Especialistas afirmam que a era tripolar pode colocar em risco a sobrevivência humana. No entanto, eles também citam uma série de lições de três corpos da natureza - começando com as de Newton - que iluminam a questão e sugerem possíveis soluções. Até agora, no entanto, nenhuma resposta se destaca. Os pensadores nucleares do mundo estão encontrando o tópico difícil de ser resolvido, assim como foi para Newton.
"Estamos enfrentando um problema conceitual", disse Ernest J. Moniz, um físico que, como secretário de energia na administração Obama, supervisionou o arsenal nuclear dos EUA. "Precisamos mudar a abordagem tradicional de igualar armas ou sistemas de entrega estratégicos, mas ainda não está claro como fazer isso."
France A. Córdova, uma astrofísica e ex-diretora da National Science Foundation, disse que o estudo de fenômenos de três corpos nas ciências naturais poderia, no entanto, ajudar a revelar os riscos militares. "As coisas estão mudando muito rapidamente", disse ela. "Qualquer coisa que ajude a entender isso é ótimo."
☆ ☆ ☆ ☆ ☆ ☆ ☆
* [TAREFAS A CUMPRIR]:
• a. Reescreva de forma mais breve o parágrafo do texto sobre a era tripolar que começa com "France A. Córdova, uma astrofísica", mantendo seus fatos principais.
• b. Por favor, retome o texto sobre a era tripolar a partir do ponto em que ele termina.

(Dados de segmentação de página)
☆ ☆ ☆ ☆ ☆ ☆ ☆
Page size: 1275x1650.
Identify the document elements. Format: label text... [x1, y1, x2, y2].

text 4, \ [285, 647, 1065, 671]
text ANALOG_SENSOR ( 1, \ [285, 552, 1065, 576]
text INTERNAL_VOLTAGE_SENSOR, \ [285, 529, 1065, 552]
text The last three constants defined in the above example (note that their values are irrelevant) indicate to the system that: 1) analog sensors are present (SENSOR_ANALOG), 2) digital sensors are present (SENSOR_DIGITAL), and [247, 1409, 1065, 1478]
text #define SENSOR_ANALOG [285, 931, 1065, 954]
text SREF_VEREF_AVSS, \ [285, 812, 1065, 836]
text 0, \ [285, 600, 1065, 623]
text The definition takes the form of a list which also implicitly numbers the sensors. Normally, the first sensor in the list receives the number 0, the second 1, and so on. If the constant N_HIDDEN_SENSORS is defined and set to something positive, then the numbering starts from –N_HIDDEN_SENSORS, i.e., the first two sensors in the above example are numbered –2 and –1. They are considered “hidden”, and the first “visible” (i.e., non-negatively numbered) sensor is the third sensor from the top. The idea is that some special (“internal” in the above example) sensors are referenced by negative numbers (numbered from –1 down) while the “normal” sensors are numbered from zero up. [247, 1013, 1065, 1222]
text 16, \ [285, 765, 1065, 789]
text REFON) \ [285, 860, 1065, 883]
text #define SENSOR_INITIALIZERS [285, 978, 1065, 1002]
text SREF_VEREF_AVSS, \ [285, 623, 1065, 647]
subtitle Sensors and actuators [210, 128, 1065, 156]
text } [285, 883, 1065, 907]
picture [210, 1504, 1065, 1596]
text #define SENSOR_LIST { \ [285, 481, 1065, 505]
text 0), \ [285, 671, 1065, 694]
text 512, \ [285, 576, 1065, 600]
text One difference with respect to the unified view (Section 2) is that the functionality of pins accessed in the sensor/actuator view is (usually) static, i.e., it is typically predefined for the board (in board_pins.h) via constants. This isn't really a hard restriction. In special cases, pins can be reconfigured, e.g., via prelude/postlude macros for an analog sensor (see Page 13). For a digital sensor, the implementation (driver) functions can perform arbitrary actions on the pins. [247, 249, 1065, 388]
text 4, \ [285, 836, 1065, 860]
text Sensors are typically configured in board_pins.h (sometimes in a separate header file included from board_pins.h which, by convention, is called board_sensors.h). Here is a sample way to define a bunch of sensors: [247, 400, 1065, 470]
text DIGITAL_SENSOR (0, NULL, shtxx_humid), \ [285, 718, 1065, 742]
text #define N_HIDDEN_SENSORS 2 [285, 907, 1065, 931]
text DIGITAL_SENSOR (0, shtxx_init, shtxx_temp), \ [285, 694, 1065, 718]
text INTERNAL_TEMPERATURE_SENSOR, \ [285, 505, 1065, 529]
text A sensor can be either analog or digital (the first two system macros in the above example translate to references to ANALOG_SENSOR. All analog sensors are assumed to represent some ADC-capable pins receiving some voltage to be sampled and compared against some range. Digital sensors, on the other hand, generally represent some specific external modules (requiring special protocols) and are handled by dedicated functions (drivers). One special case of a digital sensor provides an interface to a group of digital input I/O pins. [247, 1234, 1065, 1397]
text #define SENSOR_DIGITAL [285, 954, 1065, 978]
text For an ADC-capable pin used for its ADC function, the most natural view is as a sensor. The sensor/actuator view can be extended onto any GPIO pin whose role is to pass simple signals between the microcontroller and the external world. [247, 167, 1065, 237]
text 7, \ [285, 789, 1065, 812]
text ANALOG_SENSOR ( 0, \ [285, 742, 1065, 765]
☆ ☆ ☆ ☆ ☆ ☆ ☆
* [RESULTADOS DO EXERCÍCIO]:
• a. France A. Córdova, astrofísica e ex-diretora da National Science Foundation, disse que estudar fenômenos de três corpos nas ciências naturais pode ajudar a revelar os riscos militares. Para ela, tudo muda muito rápido, e o que ajudar a entender isso é ótimo.

• b.
Pessoas preocupadas com a segurança querem expandir o arsenal americano em resposta à ascensão nuclear da China e à ameaça de Pequim se unir a Moscou. Outros veem uma oportunidade para diminuir o tamanho do problema. Eles querem dividir o problema em partes menores e mais gerenciáveis. Por exemplo, argumentam que Washington deve lidar com as duas superpotências independentemente e buscar laços diplomáticos que reforcem a estabilidade de duas partes.
Recentemente, a administração Biden pediu uma simplificação ainda maior. Jake Sullivan, o conselheiro de segurança nacional, argumentou que a resposta americana deve se concentrar menos na quantidade de armas nucleares do país e mais em sua qualidade. Para deter ataques com sucesso, disse ele em um discurso, o exército americano não precisa de armas que "superem o total combinado de nossos concorrentes".